#### [EXCERPT TO READ]
-------------------------

From 3afae90adf86ccbef3b9eb782cc91277c6e7a46f Mon Sep 17 00:00:00 2001
From: Gray <graywei2001@163.com>
Date: Fri, 12 Sep 2025 13:27:30 +0800
Subject: [PATCH 09/10] [feat] add video record when in inference

---
 real_script/eval_policy/eval_xhand_franka.py | 103 ++++++++++++++++++-
 1 file changed, 100 insertions(+), 3 deletions(-)

diff --git a/real_script/eval_policy/eval_xhand_franka.py b/real_script/eval_policy/eval_xhand_franka.py
index 03d751b..184502a 100644
--- a/real_script/eval_policy/eval_xhand_franka.py
+++ b/real_script/eval_policy/eval_xhand_franka.py
@@ -1,5 +1,7 @@
+import os
 import time
 from collections import deque
+from datetime import datetime
 
 import click
 import cv2
@@ -41,6 +43,61 @@ def compute_total_force_per_finger(all_fsr_observations):
     return total_force
 
 
+def save_video_offline(frames, timestamps, save_dir, session_start_time):
+    """

-------------------------

[Bounding box annotations]
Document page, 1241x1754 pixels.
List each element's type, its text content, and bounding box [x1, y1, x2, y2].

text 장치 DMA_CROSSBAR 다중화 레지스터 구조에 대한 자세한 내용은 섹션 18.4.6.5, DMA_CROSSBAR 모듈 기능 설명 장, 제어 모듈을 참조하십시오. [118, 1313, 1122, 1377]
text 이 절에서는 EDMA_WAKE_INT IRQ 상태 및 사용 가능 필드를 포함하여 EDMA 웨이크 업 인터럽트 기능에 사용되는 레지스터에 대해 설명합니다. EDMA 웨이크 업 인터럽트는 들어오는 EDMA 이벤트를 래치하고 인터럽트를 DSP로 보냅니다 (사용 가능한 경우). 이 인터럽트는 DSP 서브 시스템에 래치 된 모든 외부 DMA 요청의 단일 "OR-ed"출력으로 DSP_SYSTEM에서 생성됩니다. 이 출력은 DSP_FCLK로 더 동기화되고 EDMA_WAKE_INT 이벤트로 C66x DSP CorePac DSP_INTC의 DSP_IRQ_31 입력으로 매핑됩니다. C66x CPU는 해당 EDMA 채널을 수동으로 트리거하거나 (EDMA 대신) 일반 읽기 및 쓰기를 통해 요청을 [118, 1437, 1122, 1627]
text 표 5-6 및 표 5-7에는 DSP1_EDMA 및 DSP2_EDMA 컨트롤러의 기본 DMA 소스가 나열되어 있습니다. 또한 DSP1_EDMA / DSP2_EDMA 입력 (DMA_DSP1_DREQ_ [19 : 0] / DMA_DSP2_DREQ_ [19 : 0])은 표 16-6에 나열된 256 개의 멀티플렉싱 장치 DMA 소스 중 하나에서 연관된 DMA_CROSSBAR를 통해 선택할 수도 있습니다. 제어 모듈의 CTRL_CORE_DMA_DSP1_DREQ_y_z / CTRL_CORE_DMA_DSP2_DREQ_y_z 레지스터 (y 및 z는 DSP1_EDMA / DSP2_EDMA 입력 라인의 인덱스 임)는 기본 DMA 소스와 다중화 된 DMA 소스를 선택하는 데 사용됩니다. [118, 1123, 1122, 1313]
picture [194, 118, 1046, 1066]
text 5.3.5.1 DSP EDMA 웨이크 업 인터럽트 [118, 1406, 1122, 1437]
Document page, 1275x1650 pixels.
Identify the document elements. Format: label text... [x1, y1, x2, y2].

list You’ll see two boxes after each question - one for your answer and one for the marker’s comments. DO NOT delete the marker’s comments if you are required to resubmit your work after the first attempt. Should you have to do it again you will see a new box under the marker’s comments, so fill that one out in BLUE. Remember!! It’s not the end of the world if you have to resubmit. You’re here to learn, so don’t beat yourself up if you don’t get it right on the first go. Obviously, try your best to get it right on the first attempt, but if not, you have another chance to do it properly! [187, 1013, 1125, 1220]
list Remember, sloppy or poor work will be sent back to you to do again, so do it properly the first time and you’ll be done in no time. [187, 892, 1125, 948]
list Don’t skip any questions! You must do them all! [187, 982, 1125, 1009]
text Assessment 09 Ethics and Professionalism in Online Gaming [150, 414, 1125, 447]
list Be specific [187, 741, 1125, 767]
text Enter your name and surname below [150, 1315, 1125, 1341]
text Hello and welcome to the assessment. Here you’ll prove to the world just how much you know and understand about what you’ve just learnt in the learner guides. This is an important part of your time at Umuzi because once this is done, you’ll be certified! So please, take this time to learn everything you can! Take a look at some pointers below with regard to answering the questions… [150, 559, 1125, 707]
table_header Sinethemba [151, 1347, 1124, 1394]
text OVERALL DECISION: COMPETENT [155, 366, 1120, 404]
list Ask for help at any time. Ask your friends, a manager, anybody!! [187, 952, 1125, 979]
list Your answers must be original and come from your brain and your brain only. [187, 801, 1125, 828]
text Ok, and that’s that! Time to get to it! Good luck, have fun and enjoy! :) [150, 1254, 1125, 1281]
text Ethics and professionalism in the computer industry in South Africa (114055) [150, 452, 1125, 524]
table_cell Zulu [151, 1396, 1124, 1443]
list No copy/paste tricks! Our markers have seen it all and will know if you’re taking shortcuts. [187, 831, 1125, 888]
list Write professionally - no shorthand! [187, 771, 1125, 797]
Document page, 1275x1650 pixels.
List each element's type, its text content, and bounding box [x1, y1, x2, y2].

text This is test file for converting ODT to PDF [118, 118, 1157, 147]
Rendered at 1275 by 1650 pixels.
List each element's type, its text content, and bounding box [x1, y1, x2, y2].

-------------------------

#### [PROBLEMS TO WORK ON]
A. How many insertions and deletions does the patch excerpt report for the modified file?
B. Proceed with the patch excerpt, picking up right after its last line.

#### [TASK RESULTS]
A. 100 insertions and 3 deletions.

B.
+    Save collected frames as video file offline after inference session.
+    
+    Parameters:
+    frames (list): List of RGB frames (numpy arrays)
+    timestamps (list): List of timestamps for each frame
+    save_dir (str): Directory to save the video file
+    session_start_time (float): Start time of the session for filename generation
+    """
+    if not frames:
+        print("No frames to save")
+        return
+    
+    # Create save directory if not exists
+    os.makedirs(save_dir, exist_ok=True)
+    
+    # Generate unique filename based on session start time
+    timestamp_str = datetime.fromtimestamp(session_start_time).strftime("%Y%m%d_%H%M%S")
+    filename = f"inference_session_{timestamp_str}.mp4"
+    filepath = os.path.join(save_dir, filename)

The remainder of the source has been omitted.